**Material to process**:
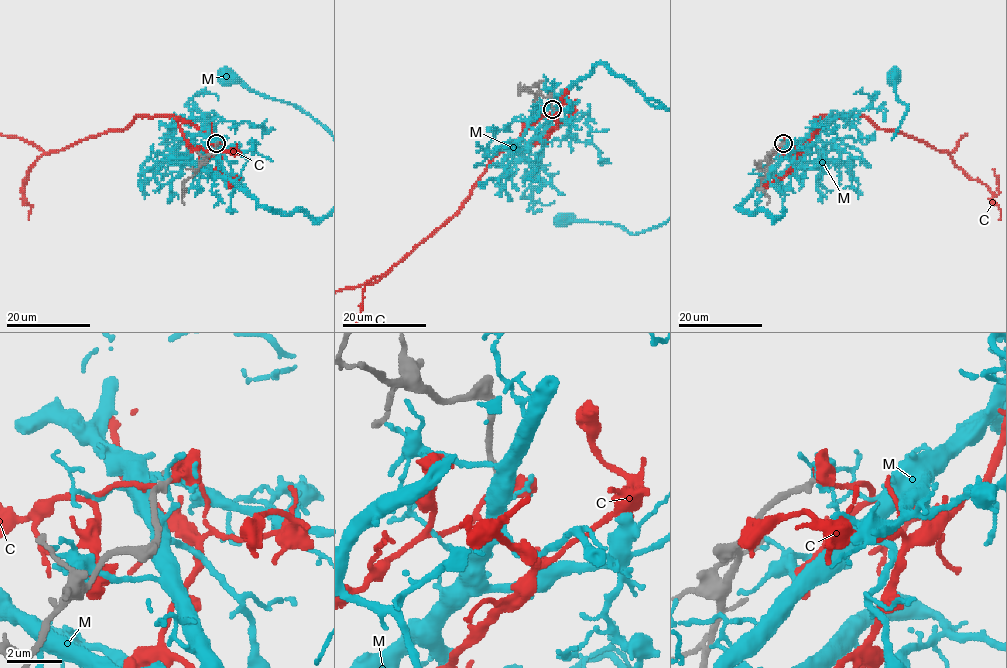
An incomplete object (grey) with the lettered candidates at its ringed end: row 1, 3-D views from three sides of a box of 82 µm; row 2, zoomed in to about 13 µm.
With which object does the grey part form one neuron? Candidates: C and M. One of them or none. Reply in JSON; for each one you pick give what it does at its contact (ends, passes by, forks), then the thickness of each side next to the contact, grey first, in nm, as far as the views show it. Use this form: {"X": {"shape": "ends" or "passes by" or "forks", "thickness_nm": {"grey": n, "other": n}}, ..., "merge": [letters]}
{"merge": []}

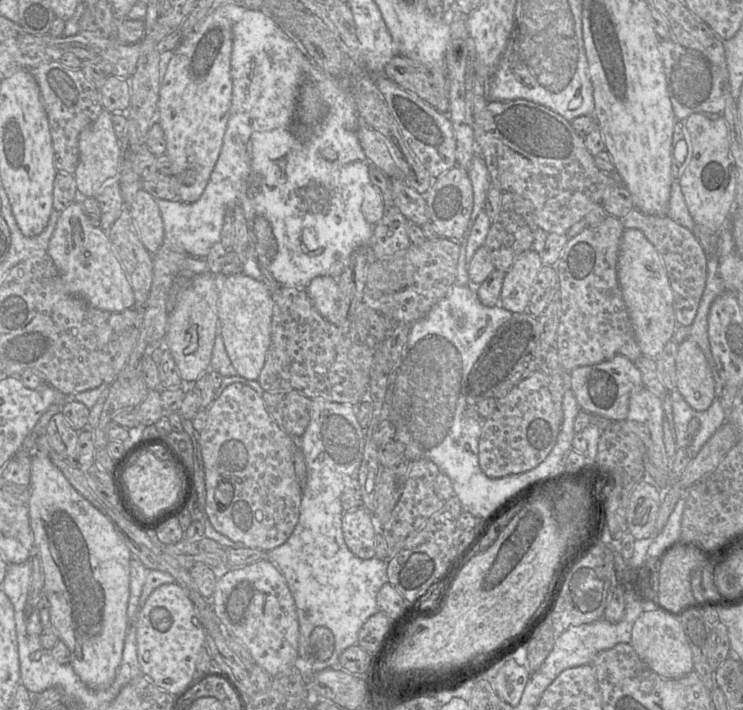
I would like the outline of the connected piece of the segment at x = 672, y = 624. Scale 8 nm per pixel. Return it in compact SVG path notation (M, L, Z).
M648 610L638 617L630 644L641 661L662 678L680 678L694 671L692 651L680 621L659 610Z

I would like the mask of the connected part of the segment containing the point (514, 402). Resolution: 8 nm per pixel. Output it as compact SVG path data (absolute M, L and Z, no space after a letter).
M534 372L505 397L498 399L493 415L483 420L478 458L481 470L489 478L502 478L530 471L542 463L552 451L563 421L563 411L556 411L549 383L550 378L545 372Z

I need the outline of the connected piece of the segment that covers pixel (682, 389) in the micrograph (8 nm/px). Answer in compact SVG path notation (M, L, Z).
M687 338L678 345L676 390L694 410L707 410L715 399L715 382L709 364L695 341Z

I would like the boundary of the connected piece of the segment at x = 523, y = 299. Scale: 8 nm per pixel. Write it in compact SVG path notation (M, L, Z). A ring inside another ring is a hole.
M525 252L506 273L499 306L512 312L528 312L532 288L543 264L539 253Z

**Work instructions**: Pictures do not belong in the copy; repeat the rest of the listing exactly.

**Exercise response**:
An incomplete object (grey) with the lettered candidates at its ringed end: row 1, 3-D views from three sides of a box of 82 µm; row 2, zoomed in to about 13 µm.
With which object does the grey part form one neuron? Candidates: C and M. One of them or none. Reply in JSON; for each one you pick give what it does at its contact (ends, passes by, forks), then the thickness of each side next to the contact, grey first, in nm, as far as the views show it. Use this form: {"X": {"shape": "ends" or "passes by" or "forks", "thickness_nm": {"grey": n, "other": n}}, ..., "merge": [letters]}
{"merge": []}

I would like the outline of the connected piece of the segment at x = 672, y = 624. Scale 8 nm per pixel. Return it in compact SVG path notation (M, L, Z).
M648 610L638 617L630 644L641 661L662 678L680 678L694 671L692 651L680 621L659 610Z

I would like the mask of the connected part of the segment containing the point (514, 402). Resolution: 8 nm per pixel. Output it as compact SVG path data (absolute M, L and Z, no space after a letter).
M534 372L505 397L498 399L493 415L483 420L478 458L481 470L489 478L502 478L530 471L542 463L552 451L563 421L563 411L556 411L549 383L550 378L545 372Z

I need the outline of the connected piece of the segment that covers pixel (682, 389) in the micrograph (8 nm/px). Answer in compact SVG path notation (M, L, Z).
M687 338L678 345L676 390L694 410L707 410L715 399L715 382L709 364L695 341Z

I would like the boundary of the connected piece of the segment at x = 523, y = 299. Scale: 8 nm per pixel. Write it in compact SVG path notation (M, L, Z). A ring inside another ring is a hole.
M525 252L506 273L499 306L512 312L528 312L532 288L543 264L539 253Z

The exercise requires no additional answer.